PROFESSOR DANIEL KELLY

Professor Daniel Kelly holds the Chair of Tissue Engineering at Trinity College Dublin. He received his BAI degree (Baccalaureus in Arte Ingeniaria, Latin for Bachelor in the Art of Engineering) from Trinity College Dublin, and then completed an MSc and a PhD in the field of Biomedical Engineering. After working in the medical device industry, he joined the School of Engineering in Trinity College as a lecturer in 2005. In 2008 he was the recipient of a Science Foundation Ireland President of Ireland Young Researcher Award. In 2009 he received a Fulbright Award to take a position as a Visiting Research Scholar at the Department of Biomedical Engineering in Columbia University, New York. He is the recipient of three European Research Council awards (Starter grant 2010; Consolidator grant 2015; Proof of Concept grant 2017). He was elected a fellow of Trinity College Dublin in 2010 and was promoted to his current chair in 2017.
Prof. Kelly leads a large multidisciplinary musculoskeletal tissue engineering group based in the Trinity Centre for Bioengineering. The goal of his laboratory is to understand how environmental factors regulate the fate of adult stem cells. This research underpins a more translational programme aimed at developing novel tissue engineering and 3D bioprinting strategies to regenerate damaged and diseased musculoskeletal tissues. To date he has published over 145 articles in peer-reviewed journals and secured over €15 million in research funding.
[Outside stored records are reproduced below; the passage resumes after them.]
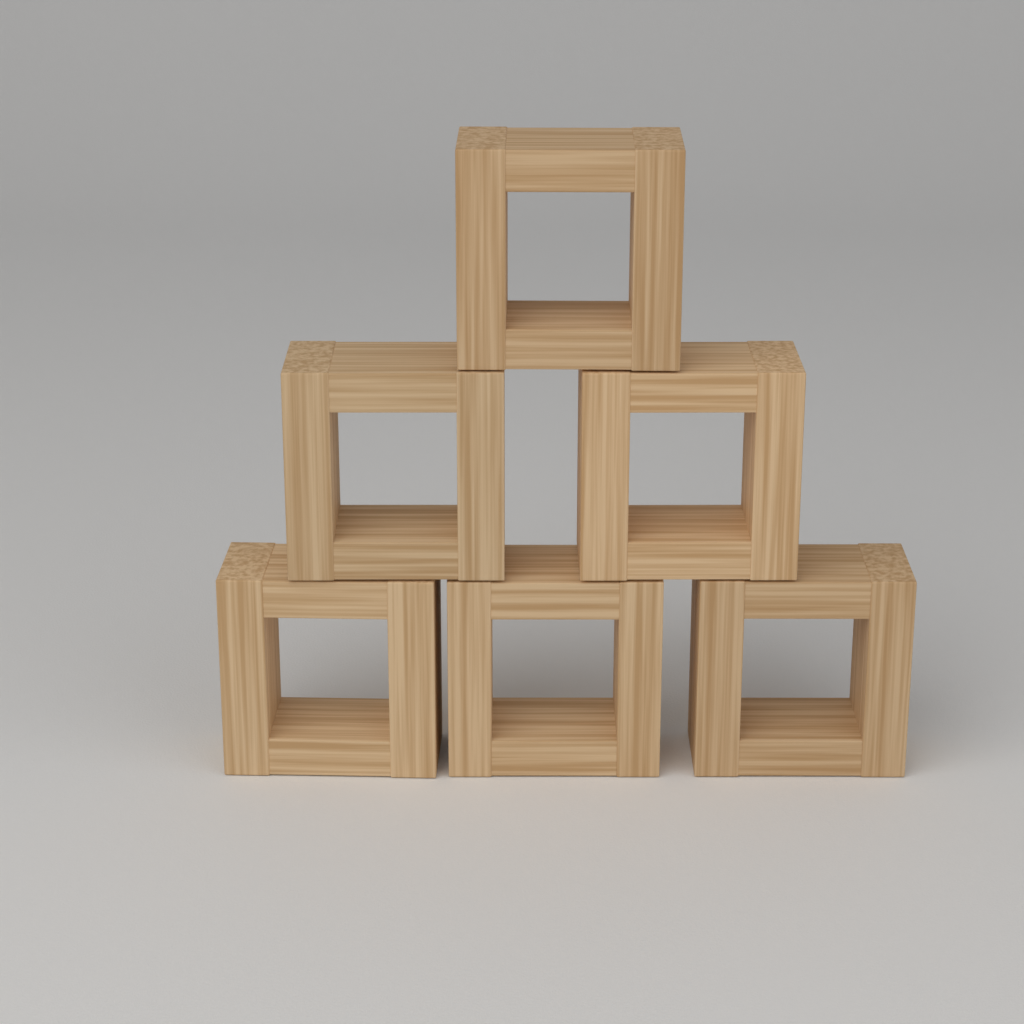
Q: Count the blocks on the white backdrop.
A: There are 6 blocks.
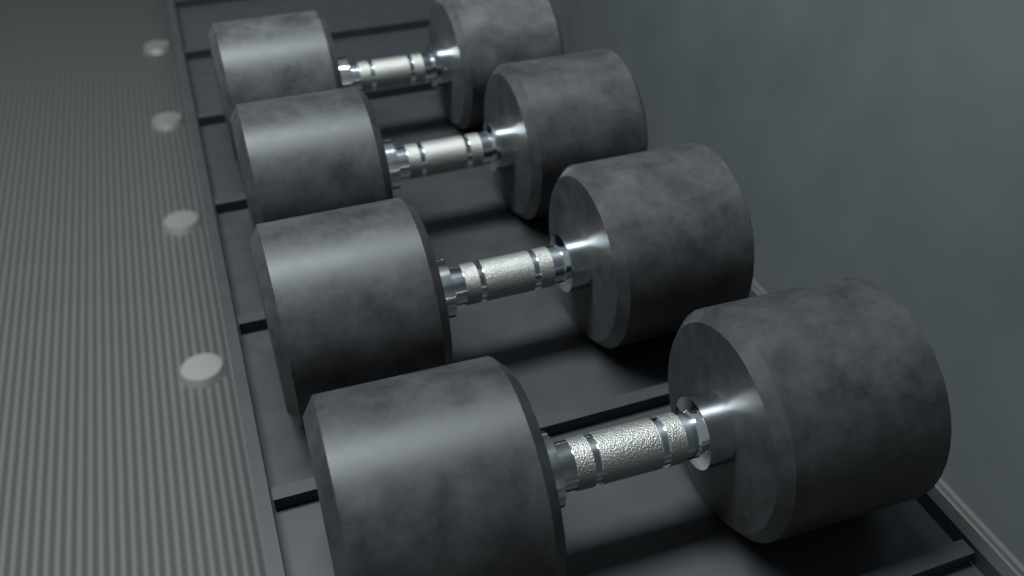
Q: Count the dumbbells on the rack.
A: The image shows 4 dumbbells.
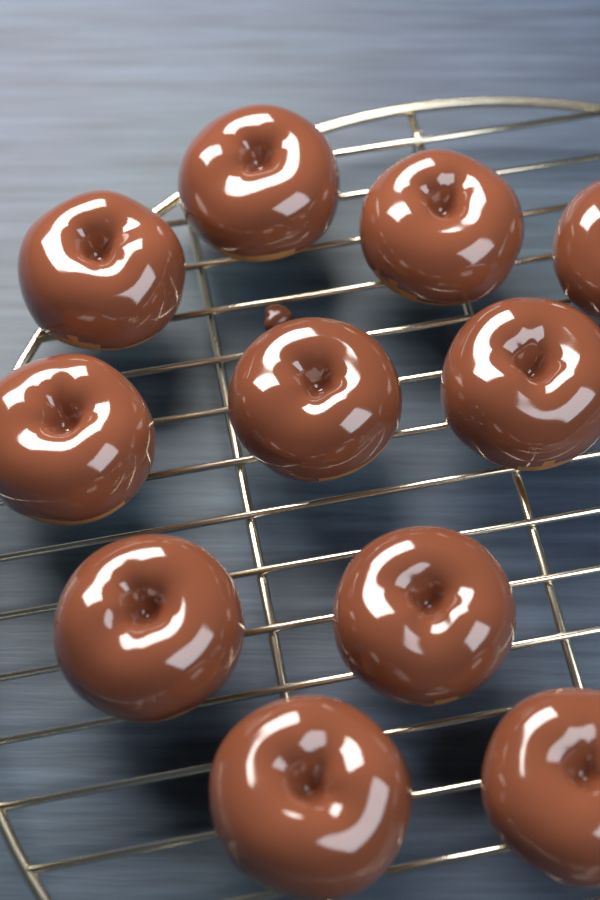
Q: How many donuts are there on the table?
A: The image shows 11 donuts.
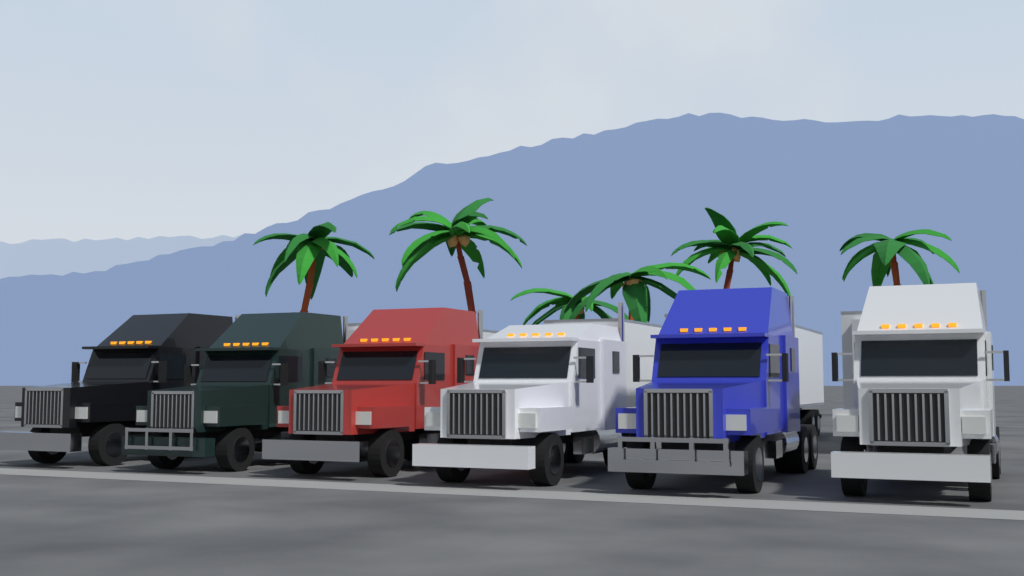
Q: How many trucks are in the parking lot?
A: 6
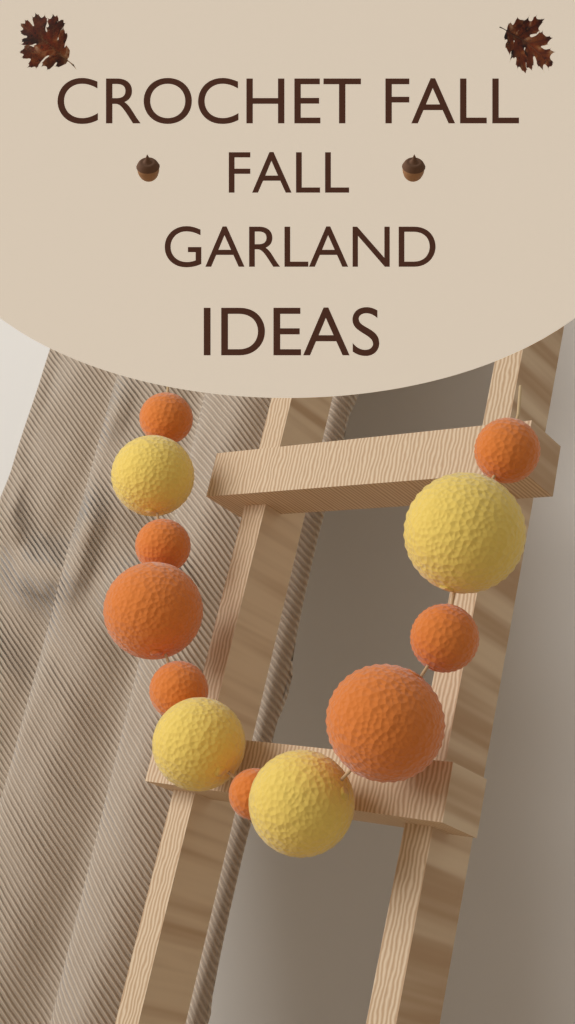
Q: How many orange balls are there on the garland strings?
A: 8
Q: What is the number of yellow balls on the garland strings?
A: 4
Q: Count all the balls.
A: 12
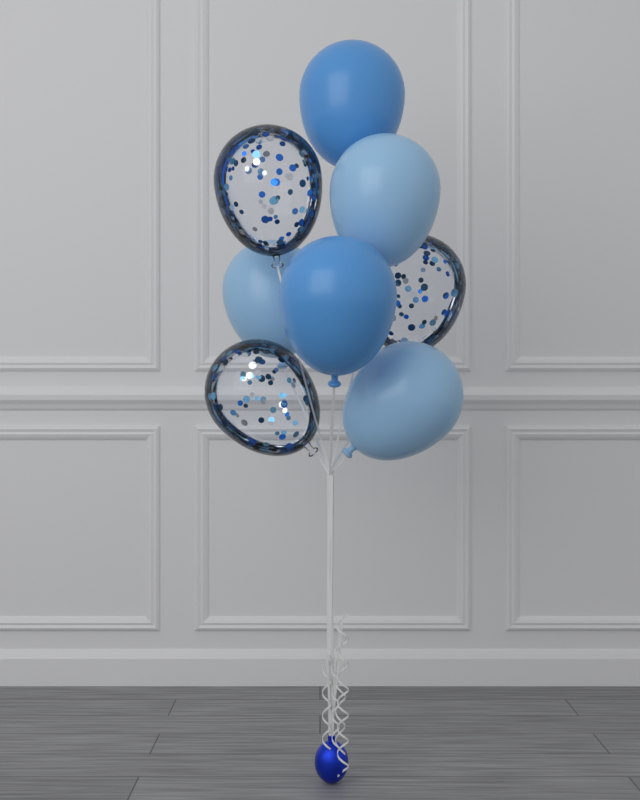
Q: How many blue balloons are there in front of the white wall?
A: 5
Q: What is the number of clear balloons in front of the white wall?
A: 3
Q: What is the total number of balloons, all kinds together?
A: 8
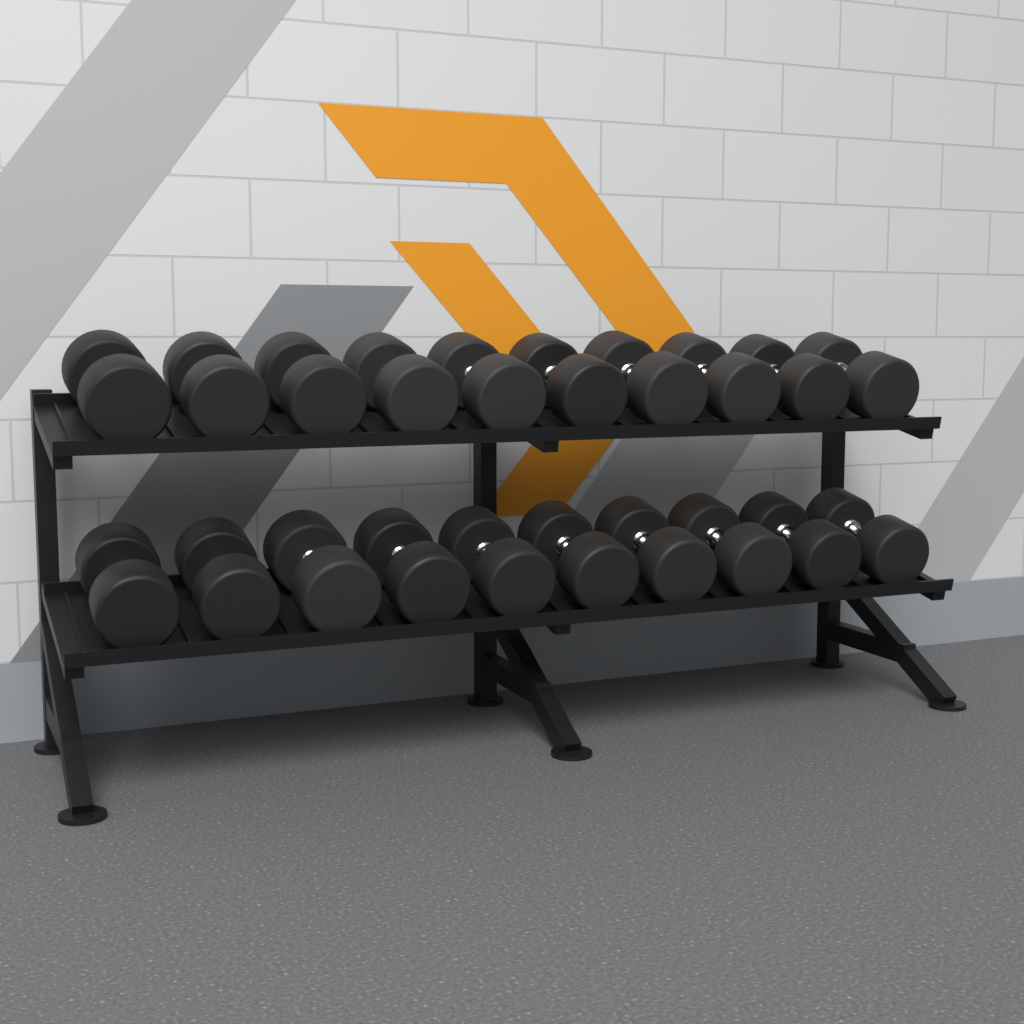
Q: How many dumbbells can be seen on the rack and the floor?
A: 20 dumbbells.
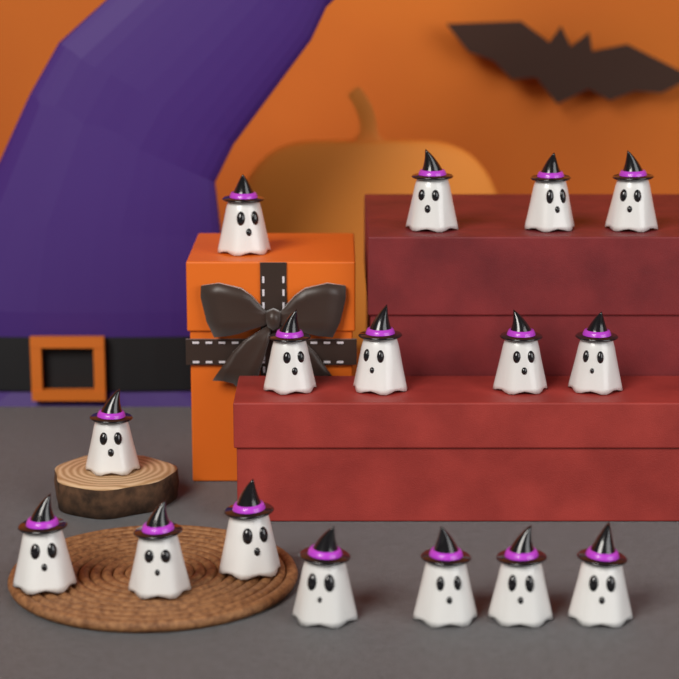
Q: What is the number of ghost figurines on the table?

Prof Kelly is currently head of the Department of Mechanical and Manufacturing Engineering and director of the Trinity Centre for Bioengineering. He is also the current director of the undergraduate Biomedical Engineering programme within the School of Engineering. He is also one of the founding Principal Investigators of the Advanced Materials and Bioengineering Research (AMBER) centre, where he currently leads the Biomaterials platform.
Throughout his academic career, Prof. Kelly has taught thousands of students on topics including solid mechanics, biomechanics, materials engineering and cell and tissue engineering. He has mentored 8 postdoctoral researchers and supervised 17 PhD students to completion; these lab alumni now work in industry and academia in the US, Africa, India and throughout Europe.
Prof. Kelly lives in Bray, Co. Wicklow with his wife Catherine and children Ben (11) and Sadhbh (9). In his spare time he enjoys playing golf and walking his dog along the seafront in Bray and along Mullaghmore beach.